Theorem B on the first page of this paper states the following : If $R$ is a Noetherian ring and $M$ is a maximal ideal in $R[X_1,X_2,...,X_n]$, then $M \cap R$ is a prime ideal of $R$.
With this, as every prime ideal of a ring is not maximal, I am wondering if there is a counterexample to the following : If $R$ is a Noetherian ring and $M$ is a maximal ideal of $R[X]$, then $M \cap R$ is a maximal ideal of $R$. This claim has been speculated to be true by the instructor in my algebraic geometry course.
Thank you !
For a counterexample, take $R=\mathbb{Z}_{(p)}$ and $M=(pX-1)$. Then $R[X]/M\cong R[1/p]=\mathbb{Q}$ is a field so $M$ is maximal, but $M\cap R=0$ is not maximal in $R$.

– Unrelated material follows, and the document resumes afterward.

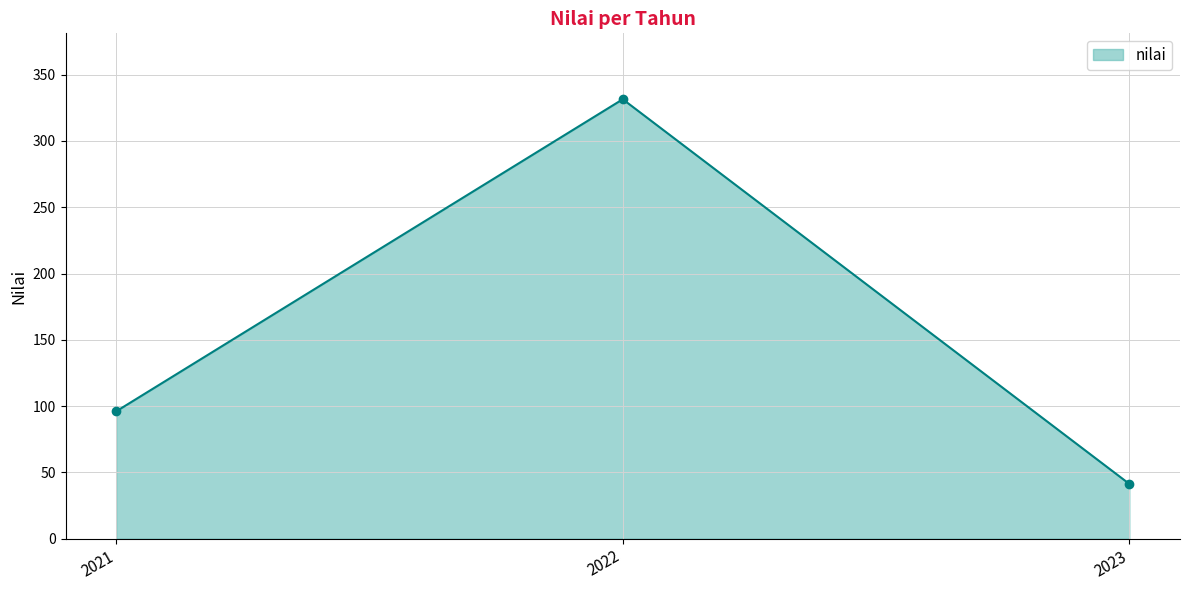

Rank the categories by value from lowest to highest.

2023, 2021, 2022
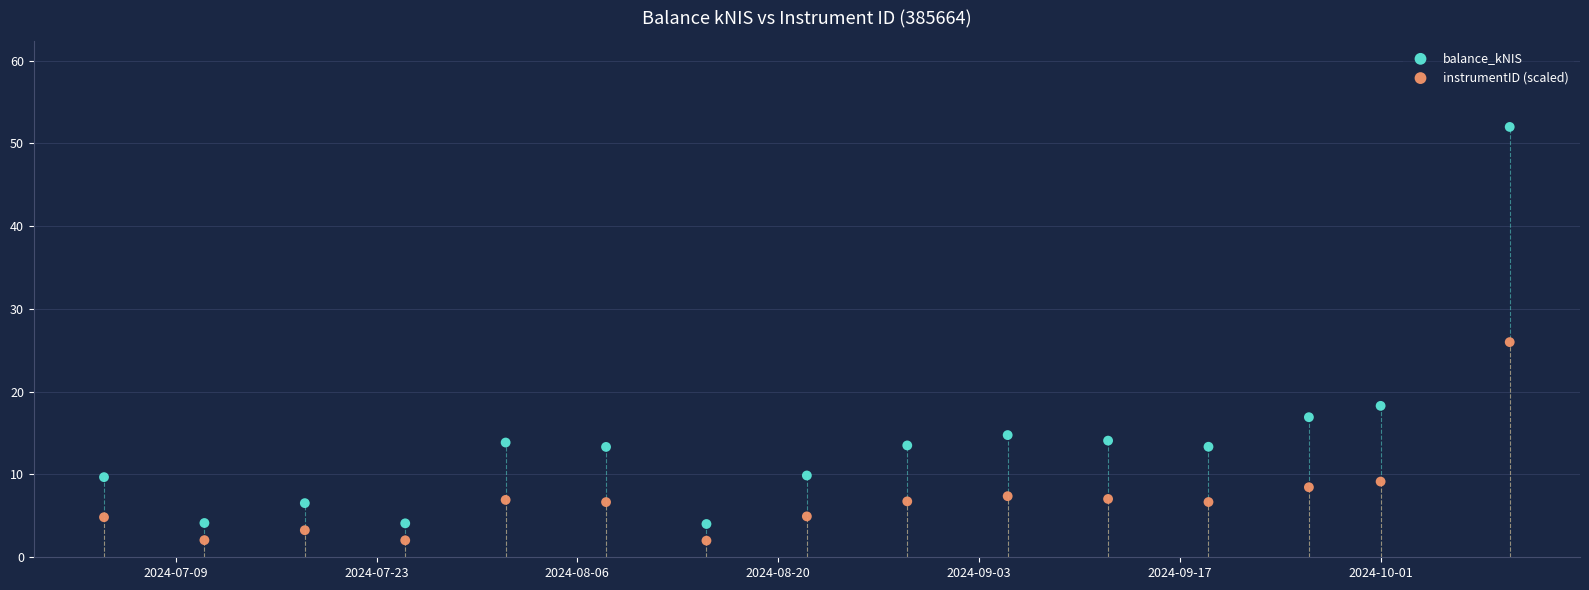

Which series reaches the maximum Y coordinate?

balance_kNIS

A commutative ring $R$ with the property that every maximal ideal in $R[X]$ has maximal intersection with $R$ is called a Jacobson ring. This property has many equivalent formulations; for instance, it is equivalent to saying that every prime ideal in $R$ is an intersection of maximal ideals. A general version of the Nullstellensatz says that any finitely generated algebra over a Jacobson ring is Jacobson. It follows that if $R$ is Jacobson, then any maximal ideal in any finitely generated $R$-algebra pulls back to a maximal ideal in $R$. (In the case that $R=k[X]$ for an algebraically closed field $k$, this implies the classical Nullstellensatz over $k$.)